2. Jesus is implying that compassion and empathy ought to be the response. Tragedy argues our common weakness, common vulnerability, sinfulness, and universal need of a Savior. It may be foolish to build a house on sand, or live behind an inadequate levee, but hurricanes are no respecters of persons. God is dealing with us one by one, but that is His secret will and not what we are given to see. Neither falling towers in Siloam nor Category 5 hurricanes in the Gulf of Mexico cry “worse sinners” over their victims. We too are sinners, and our hearts should break for their miseries.

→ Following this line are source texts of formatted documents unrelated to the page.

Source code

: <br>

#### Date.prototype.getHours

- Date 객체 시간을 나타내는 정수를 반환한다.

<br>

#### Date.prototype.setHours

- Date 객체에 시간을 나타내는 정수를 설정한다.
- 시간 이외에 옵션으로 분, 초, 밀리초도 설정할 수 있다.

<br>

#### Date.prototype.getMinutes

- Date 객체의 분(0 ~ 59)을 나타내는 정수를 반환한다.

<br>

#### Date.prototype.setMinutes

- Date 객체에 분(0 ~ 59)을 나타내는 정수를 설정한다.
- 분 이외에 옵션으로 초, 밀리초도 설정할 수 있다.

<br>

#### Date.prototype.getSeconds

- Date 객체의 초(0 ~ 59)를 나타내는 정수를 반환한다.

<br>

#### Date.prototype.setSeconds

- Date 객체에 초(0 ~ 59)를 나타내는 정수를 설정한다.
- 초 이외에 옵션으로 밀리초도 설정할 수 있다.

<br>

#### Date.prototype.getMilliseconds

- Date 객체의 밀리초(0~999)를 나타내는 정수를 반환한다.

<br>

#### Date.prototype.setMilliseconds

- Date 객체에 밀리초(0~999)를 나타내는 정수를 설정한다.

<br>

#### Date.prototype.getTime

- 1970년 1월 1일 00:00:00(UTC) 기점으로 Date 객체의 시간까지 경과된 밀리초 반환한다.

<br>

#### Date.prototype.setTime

3. Jesus also offers us hope for life henceforth and for eternity. Since you are not dead yet, realize that you are being called to Him that you might live forever—that you might be saved and have eternal life in Him. Solomon reminds us that “for him who is joined to the living there is hope, for a living dog is better than a dead lion” (Eccl. 9:4). But that hope lasts no longer than life, so “Today, if you will hear His voice, do not harden your hearts” (Heb. 3:15, quoting Ps. 95:7-8).

“Unless you repent” is both a warning and an invitation to life. Tragedy and death bring us to the bar of heaven to give account to the Lord. Solomon understood this when he said funerals are much more helpful to us than parties: “Better to go to the house of mourning than to go to the house of feasting, for that is the end of all men; and the living will take it to heart” (Eccl. 7:2).

Hurricane Katrina is an enormous tragedy. It is a vast reality check. It calls us all to Jesus Christ. Jesus calls us to Himself in this present calamity, as surely as He did in the face of tragedy in Jerusalem so long ago, to “repentance toward God and faith in our Lord Jesus Christ” (Acts 20:21). We too will either repent or perish.